Their fleeting moments of candour were very different. Blair fulminated against the rigid orthodoxies of the public sector. Implicitly Prescott fulminated against Tony Blair. Blair's observation that he "bore scars on my back" after trying to force change in the public sector contained within it a policy agenda with significant political implications. Prescott's speech underlining the values of the public sector, concluding with the cathartic words "I am glad I have got that off my chest", was a challenge to Blair's style of leadership rather than his policies. The clash has an added a fizz to politics, but it is an emotional fizz rather than one which marks a significant ideological divide.

What was it that Prescott got off his chest? He did not question, even in code, the need to modernise the public sector. What he offered was rousing words for those who work in it.
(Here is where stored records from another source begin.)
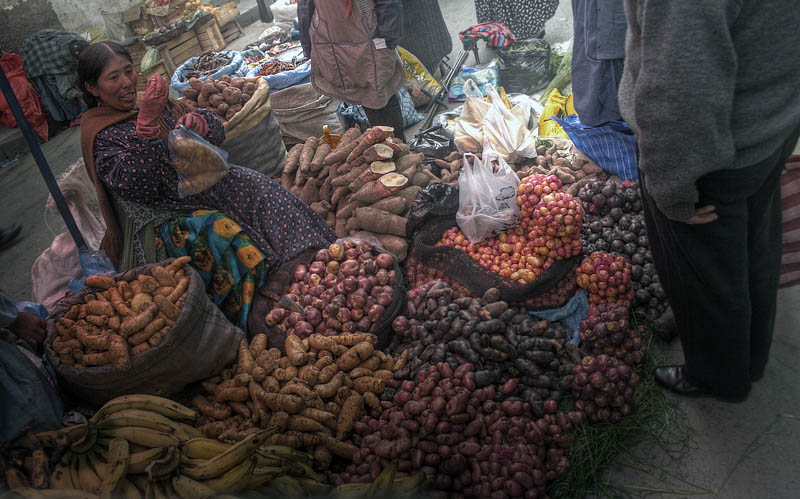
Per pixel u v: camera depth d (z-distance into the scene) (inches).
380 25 142.6
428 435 88.7
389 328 109.4
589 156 138.5
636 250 114.6
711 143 56.0
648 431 88.1
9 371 87.8
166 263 103.6
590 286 109.0
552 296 112.4
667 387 92.0
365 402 97.7
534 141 151.2
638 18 58.6
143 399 86.4
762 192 69.1
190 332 96.2
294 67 197.9
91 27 367.2
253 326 113.7
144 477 74.5
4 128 304.0
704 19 51.3
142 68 322.0
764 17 54.3
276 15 302.5
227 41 391.5
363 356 99.8
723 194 63.4
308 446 90.8
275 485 78.6
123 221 113.7
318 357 103.3
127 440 78.4
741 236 67.1
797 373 89.6
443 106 210.2
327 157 141.5
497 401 94.5
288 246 121.3
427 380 94.3
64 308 100.5
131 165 103.4
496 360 97.2
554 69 201.0
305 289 115.0
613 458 86.9
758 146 60.5
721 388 82.9
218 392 99.2
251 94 168.1
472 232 118.6
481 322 101.9
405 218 130.2
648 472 83.6
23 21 339.0
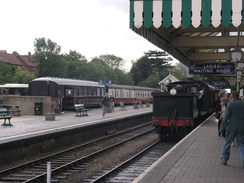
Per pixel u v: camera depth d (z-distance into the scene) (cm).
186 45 1861
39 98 3312
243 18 1014
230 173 911
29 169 1325
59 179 1174
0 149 1373
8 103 3306
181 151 1252
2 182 1134
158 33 1533
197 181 825
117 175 1234
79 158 1532
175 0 1048
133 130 2889
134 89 6694
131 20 1076
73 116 3216
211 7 1030
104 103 3198
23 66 13038
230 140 1001
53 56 11456
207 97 2722
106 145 2020
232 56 1753
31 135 1597
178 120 2034
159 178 849
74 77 11900
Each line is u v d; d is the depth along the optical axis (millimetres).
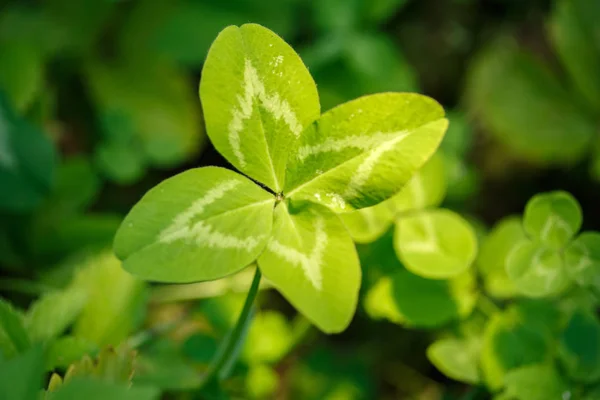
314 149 173
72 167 261
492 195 330
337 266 167
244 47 169
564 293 215
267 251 168
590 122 322
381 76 312
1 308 185
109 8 309
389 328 284
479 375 209
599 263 202
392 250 228
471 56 345
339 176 173
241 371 232
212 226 168
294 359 267
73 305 201
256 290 180
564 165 326
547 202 204
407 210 219
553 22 318
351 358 263
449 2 349
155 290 248
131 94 315
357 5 318
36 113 271
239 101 171
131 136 293
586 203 324
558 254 204
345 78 312
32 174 246
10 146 246
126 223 165
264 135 172
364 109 171
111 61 316
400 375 277
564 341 202
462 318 222
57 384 176
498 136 331
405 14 349
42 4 304
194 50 314
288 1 319
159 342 230
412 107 170
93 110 315
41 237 249
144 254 164
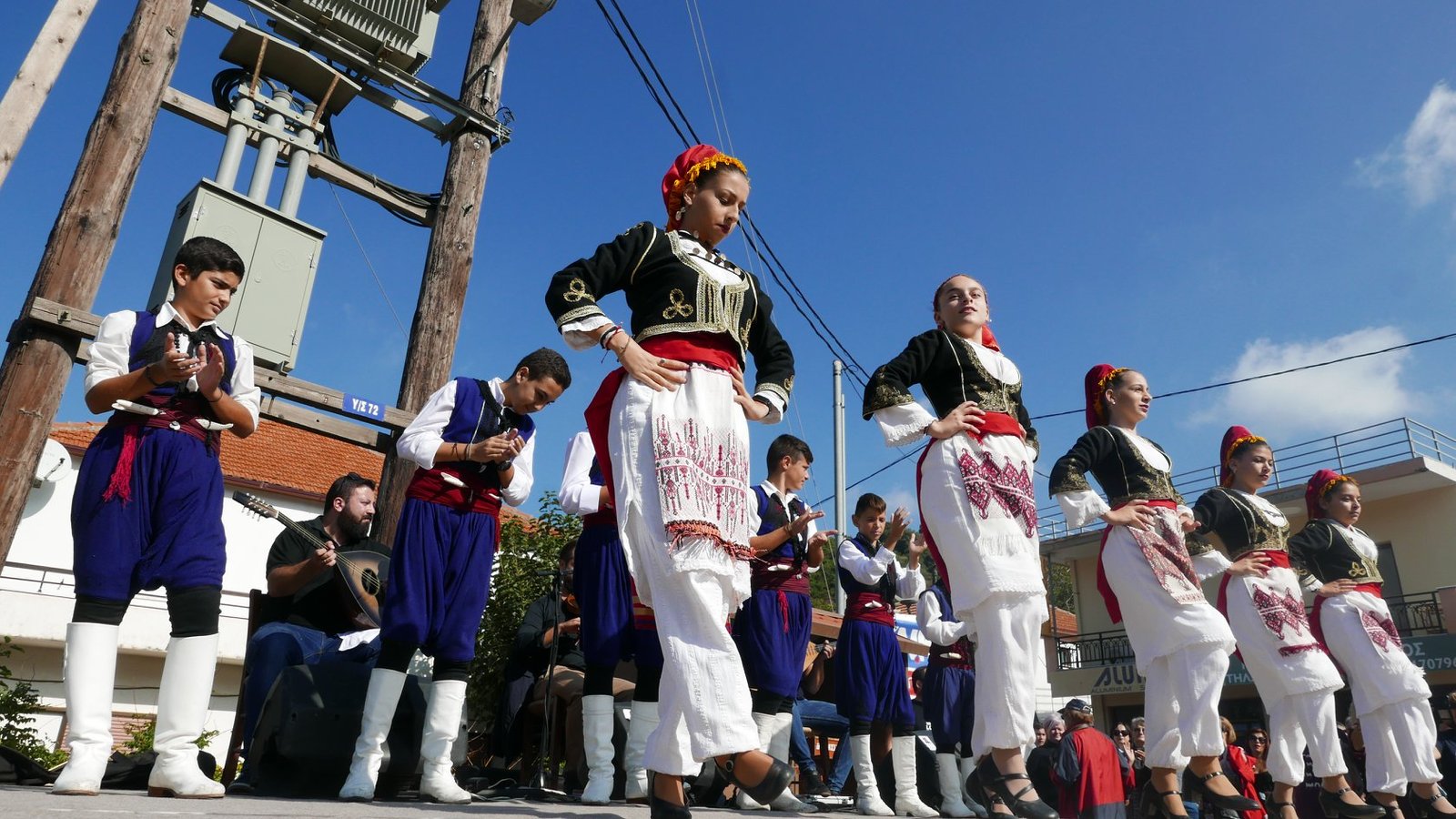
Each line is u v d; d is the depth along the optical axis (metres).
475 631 3.73
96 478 2.83
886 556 5.49
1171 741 4.00
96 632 2.74
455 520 3.74
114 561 2.78
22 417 5.19
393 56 7.51
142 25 6.09
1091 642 23.02
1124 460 4.27
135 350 2.95
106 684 2.75
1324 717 4.69
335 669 3.80
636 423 2.32
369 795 3.38
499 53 8.20
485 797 4.24
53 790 2.71
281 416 6.23
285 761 3.56
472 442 3.87
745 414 2.50
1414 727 5.18
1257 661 4.79
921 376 3.46
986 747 3.05
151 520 2.88
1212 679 3.90
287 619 4.83
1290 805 4.79
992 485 3.19
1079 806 6.80
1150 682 4.12
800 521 4.73
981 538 3.12
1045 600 3.16
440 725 3.57
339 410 6.47
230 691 16.86
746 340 2.59
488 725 8.52
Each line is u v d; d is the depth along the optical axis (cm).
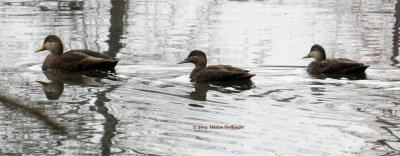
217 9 2689
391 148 891
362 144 910
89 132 953
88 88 1313
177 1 2936
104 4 2767
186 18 2427
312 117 1067
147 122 1023
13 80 1398
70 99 1195
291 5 2875
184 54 1741
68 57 1538
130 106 1138
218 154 859
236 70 1405
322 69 1488
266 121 1039
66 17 2375
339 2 3008
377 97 1220
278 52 1797
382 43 1942
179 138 934
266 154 861
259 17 2475
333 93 1265
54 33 2025
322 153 866
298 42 1956
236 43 1923
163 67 1571
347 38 2033
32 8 2606
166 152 865
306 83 1373
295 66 1605
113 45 1856
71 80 1412
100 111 1098
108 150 867
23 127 959
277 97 1232
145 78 1434
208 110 1115
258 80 1412
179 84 1370
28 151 853
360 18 2483
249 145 902
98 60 1516
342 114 1088
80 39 1941
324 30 2192
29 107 474
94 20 2317
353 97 1224
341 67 1477
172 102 1180
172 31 2125
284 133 969
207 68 1422
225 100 1204
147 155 847
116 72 1502
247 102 1184
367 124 1022
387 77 1436
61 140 909
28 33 2011
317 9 2742
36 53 1727
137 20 2350
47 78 1436
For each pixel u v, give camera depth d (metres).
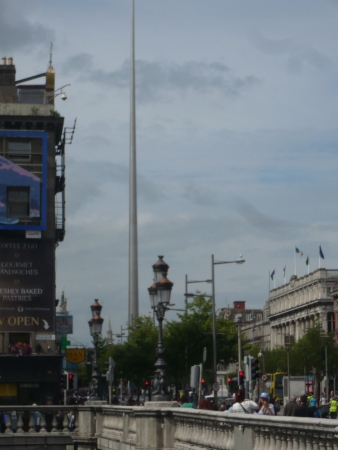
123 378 120.56
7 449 46.66
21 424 47.56
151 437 32.38
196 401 72.19
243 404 31.16
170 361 104.62
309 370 184.00
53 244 88.00
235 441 23.23
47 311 86.88
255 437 21.72
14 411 47.91
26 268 87.06
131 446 36.50
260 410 35.59
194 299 106.94
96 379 51.72
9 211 87.56
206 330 104.56
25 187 88.00
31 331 86.19
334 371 181.88
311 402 76.88
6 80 94.38
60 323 96.50
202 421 27.33
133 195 129.62
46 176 88.81
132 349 111.81
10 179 87.75
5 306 86.19
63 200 92.94
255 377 67.25
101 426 45.72
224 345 106.50
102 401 47.62
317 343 183.00
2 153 88.25
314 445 18.12
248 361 67.56
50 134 90.12
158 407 32.59
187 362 104.06
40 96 95.75
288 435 19.39
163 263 36.91
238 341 105.62
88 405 47.44
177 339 103.88
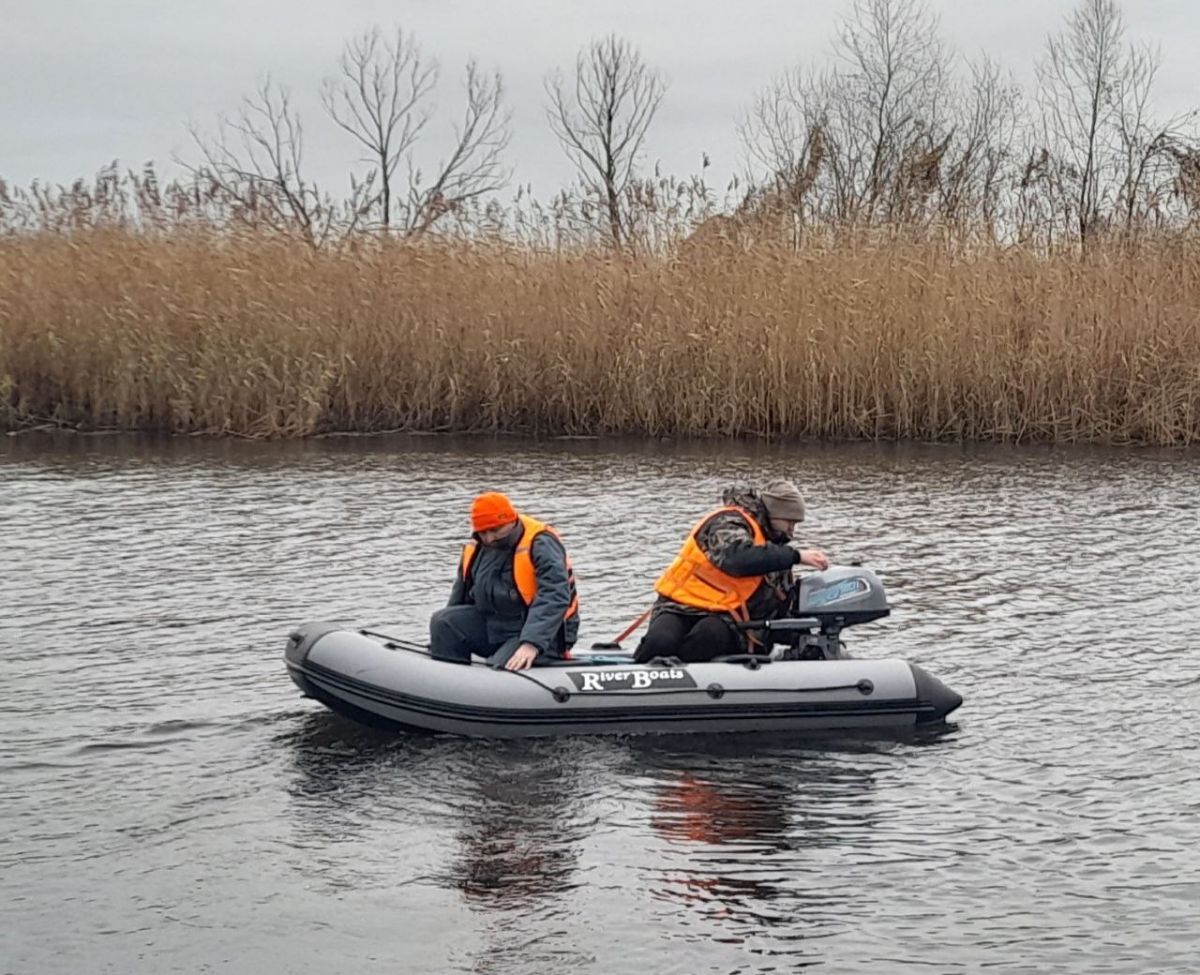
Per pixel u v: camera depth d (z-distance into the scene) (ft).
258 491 54.85
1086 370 68.59
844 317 69.26
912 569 42.91
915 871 22.49
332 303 70.79
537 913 21.13
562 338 70.79
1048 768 26.81
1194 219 71.15
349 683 28.09
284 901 21.49
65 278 71.36
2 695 30.48
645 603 38.58
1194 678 32.48
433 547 45.21
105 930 20.62
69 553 43.98
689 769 26.50
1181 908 21.33
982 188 73.51
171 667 32.55
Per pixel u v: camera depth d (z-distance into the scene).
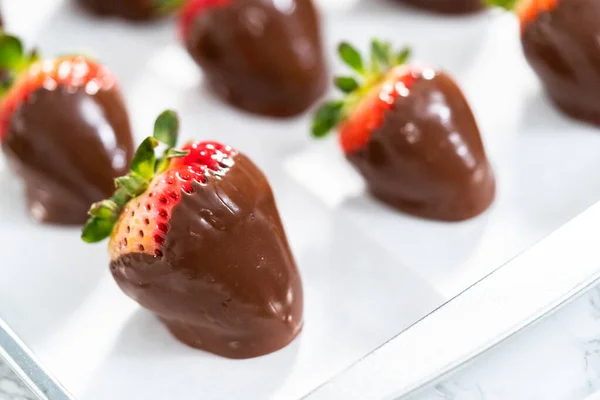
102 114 0.41
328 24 0.47
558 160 0.41
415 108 0.39
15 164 0.41
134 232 0.36
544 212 0.40
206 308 0.36
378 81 0.40
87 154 0.40
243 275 0.36
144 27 0.48
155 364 0.38
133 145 0.41
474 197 0.40
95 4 0.48
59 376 0.37
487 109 0.43
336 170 0.42
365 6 0.48
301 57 0.44
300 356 0.37
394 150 0.40
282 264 0.37
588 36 0.41
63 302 0.39
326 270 0.39
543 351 0.37
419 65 0.41
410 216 0.41
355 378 0.35
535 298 0.36
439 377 0.35
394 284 0.39
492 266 0.39
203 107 0.45
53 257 0.40
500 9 0.47
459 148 0.39
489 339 0.35
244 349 0.37
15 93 0.41
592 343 0.37
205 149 0.37
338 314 0.38
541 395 0.36
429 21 0.47
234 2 0.44
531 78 0.44
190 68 0.46
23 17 0.48
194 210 0.36
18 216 0.42
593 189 0.40
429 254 0.39
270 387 0.37
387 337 0.38
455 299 0.36
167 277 0.36
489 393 0.36
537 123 0.43
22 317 0.39
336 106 0.41
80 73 0.41
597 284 0.37
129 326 0.38
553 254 0.37
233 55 0.44
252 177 0.37
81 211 0.41
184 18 0.45
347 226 0.40
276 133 0.44
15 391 0.38
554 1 0.41
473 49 0.46
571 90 0.42
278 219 0.37
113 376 0.37
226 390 0.37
Every now and again Prescott is infuriated by what he sees as Blair's insensitivity to "the core vote". He gave a hint of his unease in an Independent interview at the start of the year when he called for more substance and less spin. Immediately after the words appeared, we were all assured that Prescott was not being deliberately mischievous. But such reassurances reinforced their potency. Prescott could not altogether hide his disapproval even when he was not trying to convey it. He nearly spoke out in February when Blair made a long speech in which he declared Labour to be the party of the middle class, but his instinctive loyalty prevailed.

This week the chest baring became public. Rodney Bickerstaffe, the trade union leader and a close friend, phoned him in fury after Blair's comments. Prescott, himself, feels undermined by some in Downing Street for his much-reported problems over transport policy. The moment had come to strip off some of his well-worn loyal armour. Even so, the purging of anger was all about presentation rather than policy. In effect, Prescott said: "Don't worry about what Blair said. We still love you really."

This is an important and deliberate difference of emphasis. It adds to the sense that in the Government, there are a small number involved in the Blairite project and the "rest", and that Prescott is part of the "rest". But if we follow Tony Benn's advice and focus on the policies rather than the personalities, it is clear that Prescott is at one with Blair on the need to reform the public sector in a way which the public sector will not always like.

Take the case of local government. This was the heart of Prescott's speech this week (he was addressing the Local Government Association). Prescott declared that "Since the 19th century, it has been local councillors and the public sector who have helped forge a modern society". But before we all burst into tears, let us remember where we are now. At the end of this century, councils dance to the tunes coming out from Prescott's own department. In terms of how much cash a council can spend and raise, Whitehall knows best.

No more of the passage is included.